■ Verilen Alıntı

Aile şirketleri neden uzun ömürlü olamıyor?

Dünyada oranı yüzde 90'ı, bizde ise yüzde 98'i bulan aile işletmelerinin yönetimi konusu, Türkiye'nin en önemli sorunları arasında yer alıyor. Türkiye ekonomisinde milli gelirin yüzde 90'ını aile şirketleri üretiyor. Dünyadaki milyarderlerin de yüzde 42'sinin aile şirketi var. Dünyanın en zengin 10 insanının 7'si, bir aile şirketi üyesi. Ancak Türkiye'de yüz yılını devirmiş şirket sayısı iki elin parmaklarını geçmiyor. Her ne kadar son dönemde yüz yılını devirmiş markalarımızla övünsek de bu markaların çoğunun sahipleri ilk kurucuları değil.

■ Sağlanan Veriler
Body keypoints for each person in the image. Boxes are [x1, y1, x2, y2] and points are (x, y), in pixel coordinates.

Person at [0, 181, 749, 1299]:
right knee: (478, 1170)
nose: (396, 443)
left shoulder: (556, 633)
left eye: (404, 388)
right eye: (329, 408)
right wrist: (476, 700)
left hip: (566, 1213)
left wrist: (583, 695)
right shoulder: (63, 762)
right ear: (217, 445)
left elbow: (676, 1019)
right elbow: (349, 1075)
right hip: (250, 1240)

==

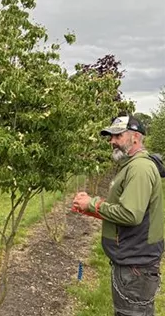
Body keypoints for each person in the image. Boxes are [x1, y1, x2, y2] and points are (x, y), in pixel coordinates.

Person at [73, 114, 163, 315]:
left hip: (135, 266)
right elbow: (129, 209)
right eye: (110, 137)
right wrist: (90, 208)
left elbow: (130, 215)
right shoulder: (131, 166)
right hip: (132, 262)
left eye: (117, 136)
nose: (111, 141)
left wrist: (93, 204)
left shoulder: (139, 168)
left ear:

==

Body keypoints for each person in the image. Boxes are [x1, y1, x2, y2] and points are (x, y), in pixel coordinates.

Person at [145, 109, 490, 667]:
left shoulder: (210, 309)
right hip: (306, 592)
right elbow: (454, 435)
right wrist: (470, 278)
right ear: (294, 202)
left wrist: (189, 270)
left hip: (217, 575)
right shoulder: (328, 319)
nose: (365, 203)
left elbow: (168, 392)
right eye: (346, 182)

■ Çalışılacak Problem
Aile şirketlerinin neden uzun ömürlü olamadığını ele alan yazıyı, son cümlesinin ardından sürdürün.

■ Alıştırma Sonucu
İPEK TANIR / cumartesi@aksam.com.tr

Türk aile şirketlerinin kurumsal kültürleri ve organizasyonel yapılarını inceleyen Stratejik Yönetim Danışmanı Dr. Kamil Bayar, "Bugün Türk aile işletmelerinin yüzde 38'i birinci, yüzde 47'si ikinci, yüzde 13'ü üçüncü ve yüzde 2'si de dördüncü kuşak temsilciler tarafından yönetiliyor. Yani ülkemizde dördüncü kuşağa geçiş yapan şirket sayımız yüzde 2'leri bile bulmuyor" bilgisini veriyor.

ORTALAMA ÖMÜRLERİ 25-30 YIL

Aile işletmesi özet bir ifadeyle, "şirket yönetiminin aynı aileye mensup kişilerin elinde olması" şeklinde tanımlanabilir. Türk aile işletmelerinde temel sorun ise ömürlerinin çok kısa olması. Dr. Kamil Bayar, araştırmalara göre ömürleri ortalama 25-30 yıl olan Türkiye aile şirketlerinin yapılandırılmasında, yönetim şekillerini güncellemede, kurumsallaşmaya bakışlarında ve iyi yönetim uygulamalarında ciddi sorunlar yaşandığını söylüyor: "Durum böyle olunca dünya ile rekabet edebilecek şirketler veya markalar çıkarmakta zorlanıyoruz. Aile işletmelerinin kurucusunun ölümünden sonra şirketi de kaybediyoruz" diyen Bayar, bu sebeple para ve zaman kaybedildiğine dikkat çekiyor.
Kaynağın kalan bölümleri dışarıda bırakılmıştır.